## Work to be completed
Give back the whole listing exactly as it is written.

## Source material
Start of Block

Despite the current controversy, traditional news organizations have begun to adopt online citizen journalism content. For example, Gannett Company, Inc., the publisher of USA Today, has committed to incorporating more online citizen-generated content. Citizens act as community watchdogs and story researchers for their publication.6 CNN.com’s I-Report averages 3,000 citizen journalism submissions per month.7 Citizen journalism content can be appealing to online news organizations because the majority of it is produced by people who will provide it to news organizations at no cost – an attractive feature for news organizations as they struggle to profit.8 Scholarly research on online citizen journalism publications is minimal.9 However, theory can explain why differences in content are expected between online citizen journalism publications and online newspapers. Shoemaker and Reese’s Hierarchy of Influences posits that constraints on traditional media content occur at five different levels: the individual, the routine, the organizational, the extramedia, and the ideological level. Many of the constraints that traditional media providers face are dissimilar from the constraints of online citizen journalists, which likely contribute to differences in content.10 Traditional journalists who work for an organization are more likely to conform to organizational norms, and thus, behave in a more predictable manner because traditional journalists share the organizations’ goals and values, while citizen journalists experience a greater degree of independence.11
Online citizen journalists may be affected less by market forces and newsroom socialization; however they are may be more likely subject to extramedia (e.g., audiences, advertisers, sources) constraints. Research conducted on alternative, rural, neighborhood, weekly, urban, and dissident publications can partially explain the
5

End of Block

## Written response
Despite the current controversy, traditional news organizations have begun to adopt online citizen journalism content. For example, Gannett Company, Inc., the publisher of USA Today, has committed to incorporating more online citizen-generated content. Citizens act as community watchdogs and story researchers for their publication.6 CNN.com’s I-Report averages 3,000 citizen journalism submissions per month.7 Citizen journalism content can be appealing to online news organizations because the majority of it is produced by people who will provide it to news organizations at no cost – an attractive feature for news organizations as they struggle to profit.8 Scholarly research on online citizen journalism publications is minimal.9 However, theory can explain why differences in content are expected between online citizen journalism publications and online newspapers. Shoemaker and Reese’s Hierarchy of Influences posits that constraints on traditional media content occur at five different levels: the individual, the routine, the organizational, the extramedia, and the ideological level. Many of the constraints that traditional media providers face are dissimilar from the constraints of online citizen journalists, which likely contribute to differences in content.10 Traditional journalists who work for an organization are more likely to conform to organizational norms, and thus, behave in a more predictable manner because traditional journalists share the organizations’ goals and values, while citizen journalists experience a greater degree of independence.11
Online citizen journalists may be affected less by market forces and newsroom socialization; however they are may be more likely subject to extramedia (e.g., audiences, advertisers, sources) constraints. Research conducted on alternative, rural, neighborhood, weekly, urban, and dissident publications can partially explain the
5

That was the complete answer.